Black girls scared to go to school after racist clasmmate bullied them due to their skin color
Black girls from Horizon Christian School in Indianapolis are scared to go back to school after their racist classmates bullied them for their skin color.
Parents of two girls from Horizon Christian School were alarmed after their daughters began asking to stay home rather than to go to school. It turns out, they were being bullied and threatened due to their skin color.
Alexander Wortham knew there was something wrong with his daughter Imani when she kept asking to stay home from school more often than usual.

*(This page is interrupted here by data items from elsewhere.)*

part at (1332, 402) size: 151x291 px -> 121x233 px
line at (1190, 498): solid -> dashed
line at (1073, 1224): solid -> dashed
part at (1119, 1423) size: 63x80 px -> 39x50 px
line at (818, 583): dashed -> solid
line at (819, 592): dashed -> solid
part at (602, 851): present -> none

He and another parent named Dominique Duncan soon after found out that their two high school daughters were being bullied for being black. Hoping to raise more awareness about this troubling issue, he said:
“Silence is killing our young people. People not dealing with the issue. Not dealing with the problem and I think for us, as parents, enough is enough."
Duncan, agreed to his co-parent's statement, saying that he is "very let down as a parent".
According to Imani and her friend LaShanti, a male student from their school started bullying them and saying things like "If the school ever gets shot up, you'll be the first one to get shot." As if this was not frightening enough, Imani said that the student pointed at her specifically, and looked her in the eye.
In another incident, LaShanti said that the same guy told her that he would sell her into slavery.
“He said he would sell me into slavery if I didn’t do what he said and then he started making little jingles about slavery.”
Soon after the parents went to the school to report the incident, all parents from the school received an e-mail saying that the student had been suspended for his actions, but was later on allowed to return to class the next week.
However, scared of what the bully might do to them after his suspension, the two girls decided to stay home the entire week despite not wanting to.
"We should be able to go to school and not feel threatened, scared, or having to be on edge the whole time."
As for their parents, they ask schools to create more concrete policies on bullying, suggesting an all-school assembly or even bringing in experts to discuss race relations and bullying.